My initial thought was that they are producing the same result. Truly the only way to break them out on any usable date is the Term Session Start date which is the field that is connected to Dates[Date].

Churn Time Frame Value is established as follows:

Churn Time Frame Value = SELECTEDVALUE('Churn Time Frame'[Churn Time Frame], 365)

Churn Time Frame is established as follows and I kept playing with the information to account for my longest scenario of a student potentially working through loopholes in the active status policy.

Churn Time Frame = GENERATESERIES(0, 730, 21)

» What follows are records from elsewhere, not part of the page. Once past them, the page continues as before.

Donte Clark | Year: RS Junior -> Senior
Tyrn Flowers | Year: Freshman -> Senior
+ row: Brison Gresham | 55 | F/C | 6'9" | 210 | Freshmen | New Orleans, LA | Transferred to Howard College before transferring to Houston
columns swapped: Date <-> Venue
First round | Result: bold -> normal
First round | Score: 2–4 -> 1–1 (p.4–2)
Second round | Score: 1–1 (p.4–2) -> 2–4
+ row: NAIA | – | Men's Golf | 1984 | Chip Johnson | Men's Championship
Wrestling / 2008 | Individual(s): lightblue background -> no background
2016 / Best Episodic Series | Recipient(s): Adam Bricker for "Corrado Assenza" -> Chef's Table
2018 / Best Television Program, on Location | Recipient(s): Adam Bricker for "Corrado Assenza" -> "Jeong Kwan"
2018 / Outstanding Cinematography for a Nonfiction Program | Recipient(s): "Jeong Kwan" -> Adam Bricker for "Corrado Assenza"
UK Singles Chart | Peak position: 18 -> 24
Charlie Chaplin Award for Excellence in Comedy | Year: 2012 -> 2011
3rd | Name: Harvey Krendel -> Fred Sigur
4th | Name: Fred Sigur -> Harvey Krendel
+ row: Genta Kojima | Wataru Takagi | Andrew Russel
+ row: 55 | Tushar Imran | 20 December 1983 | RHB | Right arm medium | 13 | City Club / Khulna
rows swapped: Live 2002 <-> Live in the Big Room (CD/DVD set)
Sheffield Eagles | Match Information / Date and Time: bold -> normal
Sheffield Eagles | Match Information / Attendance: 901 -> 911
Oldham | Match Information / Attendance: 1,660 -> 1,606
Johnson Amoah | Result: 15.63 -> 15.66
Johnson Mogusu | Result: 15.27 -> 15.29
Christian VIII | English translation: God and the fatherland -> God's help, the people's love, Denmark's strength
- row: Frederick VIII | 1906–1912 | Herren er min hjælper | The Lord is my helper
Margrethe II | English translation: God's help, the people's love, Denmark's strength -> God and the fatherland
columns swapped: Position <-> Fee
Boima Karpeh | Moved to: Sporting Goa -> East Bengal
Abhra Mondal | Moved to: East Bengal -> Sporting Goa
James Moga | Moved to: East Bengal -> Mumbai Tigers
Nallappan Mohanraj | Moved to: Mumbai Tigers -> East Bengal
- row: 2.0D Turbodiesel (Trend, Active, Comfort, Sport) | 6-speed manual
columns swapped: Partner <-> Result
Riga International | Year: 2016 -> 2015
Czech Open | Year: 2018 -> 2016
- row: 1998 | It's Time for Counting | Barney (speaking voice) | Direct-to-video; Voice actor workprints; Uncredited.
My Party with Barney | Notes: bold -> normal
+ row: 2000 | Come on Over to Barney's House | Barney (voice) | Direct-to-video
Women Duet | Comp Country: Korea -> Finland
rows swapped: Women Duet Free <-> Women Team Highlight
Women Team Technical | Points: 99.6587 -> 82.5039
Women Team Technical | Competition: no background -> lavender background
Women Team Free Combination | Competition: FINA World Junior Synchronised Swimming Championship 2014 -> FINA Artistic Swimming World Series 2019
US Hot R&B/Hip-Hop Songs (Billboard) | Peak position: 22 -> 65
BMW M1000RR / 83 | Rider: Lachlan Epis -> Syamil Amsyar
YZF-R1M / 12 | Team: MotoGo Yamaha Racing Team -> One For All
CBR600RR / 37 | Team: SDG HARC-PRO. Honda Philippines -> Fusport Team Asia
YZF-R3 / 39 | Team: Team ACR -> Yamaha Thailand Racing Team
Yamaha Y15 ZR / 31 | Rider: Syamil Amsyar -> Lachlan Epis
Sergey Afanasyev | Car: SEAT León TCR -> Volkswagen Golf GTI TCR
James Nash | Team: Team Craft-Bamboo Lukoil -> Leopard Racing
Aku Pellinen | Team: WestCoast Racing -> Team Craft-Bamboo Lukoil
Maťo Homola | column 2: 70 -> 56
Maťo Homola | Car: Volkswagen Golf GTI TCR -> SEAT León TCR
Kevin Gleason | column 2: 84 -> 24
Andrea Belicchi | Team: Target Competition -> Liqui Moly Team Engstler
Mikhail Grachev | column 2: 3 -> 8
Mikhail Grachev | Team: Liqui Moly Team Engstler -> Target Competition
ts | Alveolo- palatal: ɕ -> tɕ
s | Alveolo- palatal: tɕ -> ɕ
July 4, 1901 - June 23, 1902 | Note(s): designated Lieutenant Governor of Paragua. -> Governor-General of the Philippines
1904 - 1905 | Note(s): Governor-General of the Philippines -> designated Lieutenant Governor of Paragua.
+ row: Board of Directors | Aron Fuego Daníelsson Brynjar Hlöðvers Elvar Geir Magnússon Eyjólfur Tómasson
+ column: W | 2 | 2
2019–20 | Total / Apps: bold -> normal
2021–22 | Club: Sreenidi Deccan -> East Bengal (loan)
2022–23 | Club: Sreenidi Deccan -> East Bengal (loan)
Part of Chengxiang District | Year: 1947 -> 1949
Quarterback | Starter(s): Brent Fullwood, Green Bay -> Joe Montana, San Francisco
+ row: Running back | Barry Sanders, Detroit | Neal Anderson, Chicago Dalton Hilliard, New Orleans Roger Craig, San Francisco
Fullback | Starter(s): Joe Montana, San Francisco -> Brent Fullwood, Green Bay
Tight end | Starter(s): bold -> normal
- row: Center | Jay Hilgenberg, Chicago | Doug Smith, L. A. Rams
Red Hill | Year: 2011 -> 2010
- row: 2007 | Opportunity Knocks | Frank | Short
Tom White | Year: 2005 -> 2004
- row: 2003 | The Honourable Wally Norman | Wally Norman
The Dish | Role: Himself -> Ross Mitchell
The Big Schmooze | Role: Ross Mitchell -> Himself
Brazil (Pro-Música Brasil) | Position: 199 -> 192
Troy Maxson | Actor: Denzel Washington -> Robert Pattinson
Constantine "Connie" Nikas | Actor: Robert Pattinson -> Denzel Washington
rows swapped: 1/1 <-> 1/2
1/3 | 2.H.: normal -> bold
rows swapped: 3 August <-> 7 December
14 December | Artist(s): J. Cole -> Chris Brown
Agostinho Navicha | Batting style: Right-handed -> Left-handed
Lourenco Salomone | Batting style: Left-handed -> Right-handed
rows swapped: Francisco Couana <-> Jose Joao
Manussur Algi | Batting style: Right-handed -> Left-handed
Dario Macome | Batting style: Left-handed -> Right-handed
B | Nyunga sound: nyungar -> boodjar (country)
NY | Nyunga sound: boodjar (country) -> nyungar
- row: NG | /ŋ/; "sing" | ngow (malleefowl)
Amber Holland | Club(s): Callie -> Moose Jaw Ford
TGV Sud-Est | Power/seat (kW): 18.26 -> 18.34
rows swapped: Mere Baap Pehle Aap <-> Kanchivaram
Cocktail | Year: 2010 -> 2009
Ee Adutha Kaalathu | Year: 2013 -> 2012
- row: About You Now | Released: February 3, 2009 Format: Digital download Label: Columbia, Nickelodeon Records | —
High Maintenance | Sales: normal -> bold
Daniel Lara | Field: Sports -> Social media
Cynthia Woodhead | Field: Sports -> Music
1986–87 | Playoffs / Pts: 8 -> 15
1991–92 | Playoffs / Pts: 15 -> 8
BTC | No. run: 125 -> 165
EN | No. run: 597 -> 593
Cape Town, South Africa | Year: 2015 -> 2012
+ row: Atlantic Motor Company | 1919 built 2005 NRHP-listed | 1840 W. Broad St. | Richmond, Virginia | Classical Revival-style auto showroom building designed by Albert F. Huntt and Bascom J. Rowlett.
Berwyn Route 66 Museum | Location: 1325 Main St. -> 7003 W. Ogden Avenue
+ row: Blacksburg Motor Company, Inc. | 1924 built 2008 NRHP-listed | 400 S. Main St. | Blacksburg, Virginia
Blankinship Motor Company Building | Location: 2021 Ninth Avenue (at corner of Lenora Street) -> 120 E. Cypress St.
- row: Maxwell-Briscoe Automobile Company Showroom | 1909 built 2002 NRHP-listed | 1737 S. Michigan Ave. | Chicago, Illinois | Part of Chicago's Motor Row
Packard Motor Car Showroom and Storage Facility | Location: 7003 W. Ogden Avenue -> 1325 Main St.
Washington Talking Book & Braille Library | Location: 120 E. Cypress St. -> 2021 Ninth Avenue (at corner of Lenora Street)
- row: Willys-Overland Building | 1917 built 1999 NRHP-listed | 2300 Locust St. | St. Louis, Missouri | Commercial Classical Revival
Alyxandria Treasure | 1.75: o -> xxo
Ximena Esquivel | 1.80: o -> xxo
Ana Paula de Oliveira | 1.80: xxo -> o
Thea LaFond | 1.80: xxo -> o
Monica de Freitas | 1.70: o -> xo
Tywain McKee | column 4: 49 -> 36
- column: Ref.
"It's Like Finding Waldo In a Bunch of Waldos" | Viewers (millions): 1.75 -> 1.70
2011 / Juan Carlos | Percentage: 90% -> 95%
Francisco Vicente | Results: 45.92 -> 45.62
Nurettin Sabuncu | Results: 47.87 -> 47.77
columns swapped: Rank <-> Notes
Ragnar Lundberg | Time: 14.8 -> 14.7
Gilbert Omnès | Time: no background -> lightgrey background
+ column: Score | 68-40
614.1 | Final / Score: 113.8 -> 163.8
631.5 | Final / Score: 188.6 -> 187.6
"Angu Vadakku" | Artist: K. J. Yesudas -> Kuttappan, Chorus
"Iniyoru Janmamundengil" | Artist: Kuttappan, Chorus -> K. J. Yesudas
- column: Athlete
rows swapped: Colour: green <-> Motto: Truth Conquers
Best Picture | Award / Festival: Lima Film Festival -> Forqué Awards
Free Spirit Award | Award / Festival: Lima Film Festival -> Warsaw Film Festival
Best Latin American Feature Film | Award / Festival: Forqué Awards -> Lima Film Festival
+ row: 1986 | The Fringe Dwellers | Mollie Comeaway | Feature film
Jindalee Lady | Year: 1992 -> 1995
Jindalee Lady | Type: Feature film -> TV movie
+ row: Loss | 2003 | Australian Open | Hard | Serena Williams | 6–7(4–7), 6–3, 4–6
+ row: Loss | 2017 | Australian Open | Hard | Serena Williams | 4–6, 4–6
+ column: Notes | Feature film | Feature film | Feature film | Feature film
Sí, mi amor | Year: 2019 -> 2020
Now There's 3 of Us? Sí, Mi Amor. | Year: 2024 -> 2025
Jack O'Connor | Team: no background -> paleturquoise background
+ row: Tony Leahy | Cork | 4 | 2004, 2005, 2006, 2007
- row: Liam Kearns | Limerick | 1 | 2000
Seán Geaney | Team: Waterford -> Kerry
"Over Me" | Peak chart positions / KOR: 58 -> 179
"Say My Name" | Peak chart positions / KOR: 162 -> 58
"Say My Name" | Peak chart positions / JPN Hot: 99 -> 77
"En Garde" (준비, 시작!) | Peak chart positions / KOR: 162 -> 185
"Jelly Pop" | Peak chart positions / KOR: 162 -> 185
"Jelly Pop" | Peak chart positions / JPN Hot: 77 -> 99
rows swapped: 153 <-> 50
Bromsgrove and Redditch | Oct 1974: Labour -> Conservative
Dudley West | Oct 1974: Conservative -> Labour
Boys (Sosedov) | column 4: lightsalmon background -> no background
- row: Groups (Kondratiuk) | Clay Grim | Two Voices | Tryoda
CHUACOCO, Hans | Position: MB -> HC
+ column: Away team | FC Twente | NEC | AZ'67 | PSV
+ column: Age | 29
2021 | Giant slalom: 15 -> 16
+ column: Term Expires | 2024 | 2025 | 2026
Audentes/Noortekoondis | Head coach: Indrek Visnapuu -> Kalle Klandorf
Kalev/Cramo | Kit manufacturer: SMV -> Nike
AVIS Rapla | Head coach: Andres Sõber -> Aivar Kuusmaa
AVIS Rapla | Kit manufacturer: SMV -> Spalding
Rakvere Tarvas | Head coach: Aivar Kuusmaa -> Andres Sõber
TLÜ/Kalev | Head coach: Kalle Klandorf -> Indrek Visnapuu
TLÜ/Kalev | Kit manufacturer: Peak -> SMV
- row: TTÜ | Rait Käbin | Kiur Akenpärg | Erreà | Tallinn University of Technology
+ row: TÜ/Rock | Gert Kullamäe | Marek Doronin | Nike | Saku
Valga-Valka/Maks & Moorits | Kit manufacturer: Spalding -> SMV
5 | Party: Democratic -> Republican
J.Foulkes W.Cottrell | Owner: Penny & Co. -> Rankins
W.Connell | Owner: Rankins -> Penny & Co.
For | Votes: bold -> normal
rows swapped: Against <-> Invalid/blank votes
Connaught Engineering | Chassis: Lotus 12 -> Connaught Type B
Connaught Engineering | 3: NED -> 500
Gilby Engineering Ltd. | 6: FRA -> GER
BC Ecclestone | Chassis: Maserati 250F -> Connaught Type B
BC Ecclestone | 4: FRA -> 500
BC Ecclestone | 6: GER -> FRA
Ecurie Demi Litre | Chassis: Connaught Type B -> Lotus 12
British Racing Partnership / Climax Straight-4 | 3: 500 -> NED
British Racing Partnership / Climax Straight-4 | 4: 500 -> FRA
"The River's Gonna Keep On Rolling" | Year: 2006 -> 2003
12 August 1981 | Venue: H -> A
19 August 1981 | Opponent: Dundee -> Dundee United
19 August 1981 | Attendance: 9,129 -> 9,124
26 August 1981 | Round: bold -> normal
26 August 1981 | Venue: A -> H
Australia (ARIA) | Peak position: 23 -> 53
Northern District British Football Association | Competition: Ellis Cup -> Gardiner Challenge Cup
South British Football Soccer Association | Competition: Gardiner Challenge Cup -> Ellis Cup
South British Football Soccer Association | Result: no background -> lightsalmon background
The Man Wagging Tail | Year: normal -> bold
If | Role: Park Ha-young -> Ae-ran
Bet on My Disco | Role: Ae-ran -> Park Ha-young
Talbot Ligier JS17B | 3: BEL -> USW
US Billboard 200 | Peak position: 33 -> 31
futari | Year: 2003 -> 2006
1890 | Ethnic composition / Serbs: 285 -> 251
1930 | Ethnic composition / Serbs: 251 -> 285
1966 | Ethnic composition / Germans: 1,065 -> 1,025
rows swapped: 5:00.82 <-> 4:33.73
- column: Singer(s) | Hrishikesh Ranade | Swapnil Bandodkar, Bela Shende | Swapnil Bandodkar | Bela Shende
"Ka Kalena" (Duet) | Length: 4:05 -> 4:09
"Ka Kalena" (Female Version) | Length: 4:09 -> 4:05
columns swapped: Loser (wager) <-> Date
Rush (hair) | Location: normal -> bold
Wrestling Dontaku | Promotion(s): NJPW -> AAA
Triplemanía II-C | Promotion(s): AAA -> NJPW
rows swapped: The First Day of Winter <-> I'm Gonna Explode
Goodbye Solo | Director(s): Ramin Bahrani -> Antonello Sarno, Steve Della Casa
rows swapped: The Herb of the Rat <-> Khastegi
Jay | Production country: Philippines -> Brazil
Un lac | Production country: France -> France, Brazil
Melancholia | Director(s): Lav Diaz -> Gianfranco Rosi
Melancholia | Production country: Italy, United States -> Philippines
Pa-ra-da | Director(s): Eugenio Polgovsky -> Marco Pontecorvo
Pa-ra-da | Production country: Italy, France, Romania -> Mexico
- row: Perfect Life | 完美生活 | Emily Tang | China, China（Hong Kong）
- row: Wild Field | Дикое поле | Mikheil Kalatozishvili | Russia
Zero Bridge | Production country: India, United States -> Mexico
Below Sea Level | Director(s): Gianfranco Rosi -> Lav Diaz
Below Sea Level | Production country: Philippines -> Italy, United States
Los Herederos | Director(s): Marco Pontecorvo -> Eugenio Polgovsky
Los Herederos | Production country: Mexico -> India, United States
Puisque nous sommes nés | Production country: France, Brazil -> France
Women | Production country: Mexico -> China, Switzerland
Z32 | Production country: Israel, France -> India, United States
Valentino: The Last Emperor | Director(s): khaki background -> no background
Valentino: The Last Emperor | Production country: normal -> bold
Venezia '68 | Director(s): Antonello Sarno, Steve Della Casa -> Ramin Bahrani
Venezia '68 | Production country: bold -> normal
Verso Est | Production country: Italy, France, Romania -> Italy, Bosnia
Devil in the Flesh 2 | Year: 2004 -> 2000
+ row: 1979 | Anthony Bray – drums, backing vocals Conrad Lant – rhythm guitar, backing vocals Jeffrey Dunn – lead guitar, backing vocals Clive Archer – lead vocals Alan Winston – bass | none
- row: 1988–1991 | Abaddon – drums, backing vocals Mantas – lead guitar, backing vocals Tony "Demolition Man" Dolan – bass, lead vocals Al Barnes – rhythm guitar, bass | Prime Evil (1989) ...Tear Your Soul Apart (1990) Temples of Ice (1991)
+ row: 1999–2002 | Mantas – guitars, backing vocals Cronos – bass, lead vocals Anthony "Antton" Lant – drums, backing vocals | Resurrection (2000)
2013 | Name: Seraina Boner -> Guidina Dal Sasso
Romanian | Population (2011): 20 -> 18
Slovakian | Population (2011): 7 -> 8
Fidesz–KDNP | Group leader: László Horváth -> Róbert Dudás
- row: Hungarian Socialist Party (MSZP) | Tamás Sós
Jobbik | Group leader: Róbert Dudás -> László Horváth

In breaking down the new student formula are we saying a step to occur before the following:

New Students = 
VAR StudentTM = VALUES('WW Registrations'[Student ID])
VAR PriorStudents = CALCULATETABLE( VALUES( 'WW Registrations'[Student ID]),
    FILTER(ALL(Dates),
        Dates[Date] > MIN(Dates[Date]) - 'Churn Time Frame'[Churn Time Frame Value] &&
        Dates[Date] < MIN(Dates[Date]) ) )
        
RETURN
COUNTROWS(
    EXCEPT(StudentTM, PriorStudents) )

I am starting to think that because of policies that students circumvent I really have a scenario where its hard to break new students from continuing students and maybe I would only be able to break this by looking at a student who has an admitted date that is within 12 months of the term session start date.

This really is tough for me to audit without seeing the model and playing around with it. Mainly due to the formula being quite complex and and number of variable that could cause issues.

All I would highly recommend here is really dive into the formula and understand what it is doing at every result in the context it is place in.

The logic runs like this (this is if you have this at a monthly or daily context)

  1. Work out how many student are in the current context and create a table them uniquely
  2. Then create an entire table of student from the min data back the ‘churn time frame’
  3. Then compare which students appear in the current context but don’t appear anywhere in the backwards looking client table
  4. This leaves you with the students who are new in one table, and then count them up using COUNTROWS

That’s it.

Walk through this exact logic at every context you place this formula and then it will make a lot more sense.